The paper tackled the challenge of named entity recognition (NER) and typing (NET) across varied genres and new entities by using pre-trained auto-regressive language models in a meta-learning setup, achieving fair performance especially for regular or seen names, with results showing that name irregularity can be an exploitable cue and foreign words have the most negative impact.

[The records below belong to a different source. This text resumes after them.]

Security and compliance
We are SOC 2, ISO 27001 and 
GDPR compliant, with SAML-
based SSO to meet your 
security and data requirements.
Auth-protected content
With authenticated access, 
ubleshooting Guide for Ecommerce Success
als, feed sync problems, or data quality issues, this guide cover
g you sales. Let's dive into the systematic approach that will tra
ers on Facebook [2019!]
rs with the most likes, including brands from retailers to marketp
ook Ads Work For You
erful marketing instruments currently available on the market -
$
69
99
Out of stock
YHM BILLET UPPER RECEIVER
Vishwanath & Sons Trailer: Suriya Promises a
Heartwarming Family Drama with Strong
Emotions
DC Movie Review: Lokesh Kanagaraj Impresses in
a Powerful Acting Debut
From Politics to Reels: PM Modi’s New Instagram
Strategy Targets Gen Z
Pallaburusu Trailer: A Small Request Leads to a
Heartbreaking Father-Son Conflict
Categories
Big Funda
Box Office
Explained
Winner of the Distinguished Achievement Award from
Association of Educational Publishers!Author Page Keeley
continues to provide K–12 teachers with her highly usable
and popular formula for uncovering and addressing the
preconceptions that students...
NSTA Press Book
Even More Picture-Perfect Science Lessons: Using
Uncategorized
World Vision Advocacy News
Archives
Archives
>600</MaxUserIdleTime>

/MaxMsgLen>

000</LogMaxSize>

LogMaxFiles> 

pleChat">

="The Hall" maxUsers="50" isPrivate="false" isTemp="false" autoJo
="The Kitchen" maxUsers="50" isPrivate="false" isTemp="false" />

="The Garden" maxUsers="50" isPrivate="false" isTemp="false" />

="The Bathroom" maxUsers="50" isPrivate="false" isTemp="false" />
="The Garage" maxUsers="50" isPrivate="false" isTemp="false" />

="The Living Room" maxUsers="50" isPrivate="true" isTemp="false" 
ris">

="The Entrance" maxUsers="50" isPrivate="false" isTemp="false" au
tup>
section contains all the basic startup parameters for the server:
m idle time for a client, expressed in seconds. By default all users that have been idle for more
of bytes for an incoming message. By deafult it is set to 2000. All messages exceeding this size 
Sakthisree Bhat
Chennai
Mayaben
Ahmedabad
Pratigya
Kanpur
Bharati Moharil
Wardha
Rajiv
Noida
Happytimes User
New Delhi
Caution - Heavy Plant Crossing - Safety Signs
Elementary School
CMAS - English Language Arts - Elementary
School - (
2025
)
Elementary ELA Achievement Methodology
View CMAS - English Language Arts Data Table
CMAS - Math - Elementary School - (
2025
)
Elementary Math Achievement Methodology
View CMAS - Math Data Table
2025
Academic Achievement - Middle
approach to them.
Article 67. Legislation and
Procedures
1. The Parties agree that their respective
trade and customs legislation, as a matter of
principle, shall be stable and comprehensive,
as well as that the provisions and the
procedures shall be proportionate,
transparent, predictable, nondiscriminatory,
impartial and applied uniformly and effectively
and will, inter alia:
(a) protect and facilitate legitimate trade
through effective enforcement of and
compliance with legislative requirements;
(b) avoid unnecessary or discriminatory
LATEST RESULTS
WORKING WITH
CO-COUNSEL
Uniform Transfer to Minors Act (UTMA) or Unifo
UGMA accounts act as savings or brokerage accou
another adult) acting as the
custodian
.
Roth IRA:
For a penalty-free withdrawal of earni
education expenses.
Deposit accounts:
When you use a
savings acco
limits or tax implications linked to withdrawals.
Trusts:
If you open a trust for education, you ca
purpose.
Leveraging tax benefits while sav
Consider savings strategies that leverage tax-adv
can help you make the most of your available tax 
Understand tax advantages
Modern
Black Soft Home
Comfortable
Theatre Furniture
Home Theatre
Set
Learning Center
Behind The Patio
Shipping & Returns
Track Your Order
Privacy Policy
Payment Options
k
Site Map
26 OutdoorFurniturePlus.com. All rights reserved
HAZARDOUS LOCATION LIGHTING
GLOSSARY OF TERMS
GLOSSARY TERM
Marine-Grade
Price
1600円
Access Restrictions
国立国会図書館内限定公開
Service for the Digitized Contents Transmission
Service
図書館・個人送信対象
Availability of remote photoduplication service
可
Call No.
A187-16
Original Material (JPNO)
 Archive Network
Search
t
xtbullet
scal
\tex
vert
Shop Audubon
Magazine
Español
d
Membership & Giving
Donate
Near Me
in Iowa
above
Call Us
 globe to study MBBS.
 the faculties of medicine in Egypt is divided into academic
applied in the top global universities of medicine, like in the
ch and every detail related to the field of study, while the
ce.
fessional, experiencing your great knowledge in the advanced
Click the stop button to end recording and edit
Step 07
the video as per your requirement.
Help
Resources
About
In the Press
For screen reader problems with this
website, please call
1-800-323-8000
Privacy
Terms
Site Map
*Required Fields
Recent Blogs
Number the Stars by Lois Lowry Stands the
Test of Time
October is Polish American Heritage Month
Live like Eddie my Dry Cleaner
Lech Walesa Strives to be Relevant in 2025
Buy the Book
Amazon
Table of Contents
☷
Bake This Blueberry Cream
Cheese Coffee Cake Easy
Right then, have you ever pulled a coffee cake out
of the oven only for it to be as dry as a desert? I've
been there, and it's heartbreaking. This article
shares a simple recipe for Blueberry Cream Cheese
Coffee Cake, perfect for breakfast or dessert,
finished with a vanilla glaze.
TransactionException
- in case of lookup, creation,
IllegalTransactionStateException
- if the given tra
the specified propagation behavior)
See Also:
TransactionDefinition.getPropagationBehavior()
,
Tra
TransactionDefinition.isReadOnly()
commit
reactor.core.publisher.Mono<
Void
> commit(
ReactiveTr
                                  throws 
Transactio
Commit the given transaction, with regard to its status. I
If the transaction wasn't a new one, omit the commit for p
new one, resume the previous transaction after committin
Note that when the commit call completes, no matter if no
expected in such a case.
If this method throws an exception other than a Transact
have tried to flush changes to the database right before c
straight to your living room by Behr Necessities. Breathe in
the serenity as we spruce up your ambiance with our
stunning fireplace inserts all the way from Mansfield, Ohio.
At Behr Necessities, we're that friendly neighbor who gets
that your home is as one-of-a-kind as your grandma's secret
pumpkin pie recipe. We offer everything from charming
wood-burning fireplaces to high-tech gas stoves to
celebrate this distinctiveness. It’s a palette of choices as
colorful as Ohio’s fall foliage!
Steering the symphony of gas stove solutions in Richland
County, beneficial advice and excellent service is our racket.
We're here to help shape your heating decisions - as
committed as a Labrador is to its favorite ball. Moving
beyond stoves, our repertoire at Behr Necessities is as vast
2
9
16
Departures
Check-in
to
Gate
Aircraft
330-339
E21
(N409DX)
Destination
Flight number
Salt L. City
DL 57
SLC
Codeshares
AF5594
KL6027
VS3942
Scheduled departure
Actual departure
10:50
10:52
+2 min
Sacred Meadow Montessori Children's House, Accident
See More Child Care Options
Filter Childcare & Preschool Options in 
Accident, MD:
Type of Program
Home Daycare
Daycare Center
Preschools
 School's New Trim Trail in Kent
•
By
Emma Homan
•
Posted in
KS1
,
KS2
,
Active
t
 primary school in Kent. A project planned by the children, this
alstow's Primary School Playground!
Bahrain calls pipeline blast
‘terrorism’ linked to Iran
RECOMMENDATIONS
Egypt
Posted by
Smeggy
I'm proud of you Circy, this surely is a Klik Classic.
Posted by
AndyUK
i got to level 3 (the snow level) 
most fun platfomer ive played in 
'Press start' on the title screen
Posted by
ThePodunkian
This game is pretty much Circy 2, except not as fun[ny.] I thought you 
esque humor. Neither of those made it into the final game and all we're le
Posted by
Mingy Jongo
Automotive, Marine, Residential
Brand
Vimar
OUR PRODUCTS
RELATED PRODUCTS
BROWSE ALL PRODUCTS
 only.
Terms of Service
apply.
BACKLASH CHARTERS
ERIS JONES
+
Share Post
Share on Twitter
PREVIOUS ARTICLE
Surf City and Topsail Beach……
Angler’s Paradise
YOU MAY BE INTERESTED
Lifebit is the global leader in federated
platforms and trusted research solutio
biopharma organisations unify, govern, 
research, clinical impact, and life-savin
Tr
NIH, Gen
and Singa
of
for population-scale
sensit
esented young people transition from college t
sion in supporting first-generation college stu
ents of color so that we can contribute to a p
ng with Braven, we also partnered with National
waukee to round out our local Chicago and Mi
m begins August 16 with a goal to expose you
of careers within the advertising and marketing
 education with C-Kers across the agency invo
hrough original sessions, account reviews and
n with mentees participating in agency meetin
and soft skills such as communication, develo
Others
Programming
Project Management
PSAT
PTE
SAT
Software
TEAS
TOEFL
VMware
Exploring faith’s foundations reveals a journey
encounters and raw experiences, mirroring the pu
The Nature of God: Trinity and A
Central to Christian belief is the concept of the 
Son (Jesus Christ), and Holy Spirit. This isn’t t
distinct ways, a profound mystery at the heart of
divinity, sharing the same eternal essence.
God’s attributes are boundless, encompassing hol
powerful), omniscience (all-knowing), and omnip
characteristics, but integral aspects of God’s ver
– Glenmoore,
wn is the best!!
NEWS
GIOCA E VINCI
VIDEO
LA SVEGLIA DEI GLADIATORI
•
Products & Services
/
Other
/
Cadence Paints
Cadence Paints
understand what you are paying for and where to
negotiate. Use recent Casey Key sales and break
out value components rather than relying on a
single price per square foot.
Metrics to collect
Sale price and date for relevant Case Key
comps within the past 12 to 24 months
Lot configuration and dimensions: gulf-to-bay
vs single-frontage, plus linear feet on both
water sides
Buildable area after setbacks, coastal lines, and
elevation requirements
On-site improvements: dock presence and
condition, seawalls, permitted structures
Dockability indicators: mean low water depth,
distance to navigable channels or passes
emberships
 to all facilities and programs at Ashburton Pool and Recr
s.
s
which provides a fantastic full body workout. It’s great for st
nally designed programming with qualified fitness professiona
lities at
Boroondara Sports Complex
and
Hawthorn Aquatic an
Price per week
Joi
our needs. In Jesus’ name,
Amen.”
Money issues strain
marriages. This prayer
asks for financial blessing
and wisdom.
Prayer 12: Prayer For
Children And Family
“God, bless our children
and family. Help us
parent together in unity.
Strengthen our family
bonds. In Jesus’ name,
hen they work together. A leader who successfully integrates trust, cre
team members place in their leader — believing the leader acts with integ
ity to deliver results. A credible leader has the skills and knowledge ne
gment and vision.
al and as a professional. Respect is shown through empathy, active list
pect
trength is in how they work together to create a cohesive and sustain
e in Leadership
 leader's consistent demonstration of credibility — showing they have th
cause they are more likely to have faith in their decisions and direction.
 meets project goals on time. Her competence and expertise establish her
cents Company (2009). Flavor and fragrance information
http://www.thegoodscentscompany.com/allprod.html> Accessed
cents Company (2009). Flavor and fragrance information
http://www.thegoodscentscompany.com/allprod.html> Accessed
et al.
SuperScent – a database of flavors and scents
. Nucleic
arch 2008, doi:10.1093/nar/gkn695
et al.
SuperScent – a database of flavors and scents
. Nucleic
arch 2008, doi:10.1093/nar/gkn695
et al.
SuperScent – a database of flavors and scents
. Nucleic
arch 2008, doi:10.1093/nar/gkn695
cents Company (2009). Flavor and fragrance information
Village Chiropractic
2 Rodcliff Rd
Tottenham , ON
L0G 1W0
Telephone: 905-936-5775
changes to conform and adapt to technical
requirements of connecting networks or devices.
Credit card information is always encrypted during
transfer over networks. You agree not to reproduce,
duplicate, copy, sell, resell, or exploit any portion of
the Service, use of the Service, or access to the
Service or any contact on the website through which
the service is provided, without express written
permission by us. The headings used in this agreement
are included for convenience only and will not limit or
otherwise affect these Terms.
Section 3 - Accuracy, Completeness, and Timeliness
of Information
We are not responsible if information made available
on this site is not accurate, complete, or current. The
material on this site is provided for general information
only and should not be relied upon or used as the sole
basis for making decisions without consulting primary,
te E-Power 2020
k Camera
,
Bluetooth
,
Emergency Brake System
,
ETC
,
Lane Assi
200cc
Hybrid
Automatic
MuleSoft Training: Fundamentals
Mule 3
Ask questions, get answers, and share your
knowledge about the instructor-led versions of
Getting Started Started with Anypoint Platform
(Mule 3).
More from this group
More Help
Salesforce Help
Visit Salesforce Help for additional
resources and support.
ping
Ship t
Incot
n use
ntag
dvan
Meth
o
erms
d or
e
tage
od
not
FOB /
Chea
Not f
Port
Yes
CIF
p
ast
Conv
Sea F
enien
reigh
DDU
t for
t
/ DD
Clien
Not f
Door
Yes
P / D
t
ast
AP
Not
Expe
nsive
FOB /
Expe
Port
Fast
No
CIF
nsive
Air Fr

Despite impressive results of language models for named entity recognition (NER), their generalization to varied textual genres, a growing entity type set, and new entities remains a challenge. Collecting thousands of annotations in each new case for training or fine-tuning is expensive and time-consuming. In contrast, humans can easily identify named entities given some simple instructions. Inspired by this, we challenge the reliance on large datasets and study pre-trained language models for NER in a meta-learning setup. First, we test named entity typing (NET) in a zero-shot transfer scenario. Then, we perform NER by giving few examples at inference. We propose a method to select seen and rare / unseen names when having access only to the pre-trained model and report results on these groups. The results show: auto-regressive language models as meta-learners can perform NET and NER fairly well especially for regular or seen names; name irregularity when often present for a certain entity type can become an effective exploitable cue; names with words foreign to the model have the most negative impact on results; the model seems to rely more on name than context cues in few-shot NER.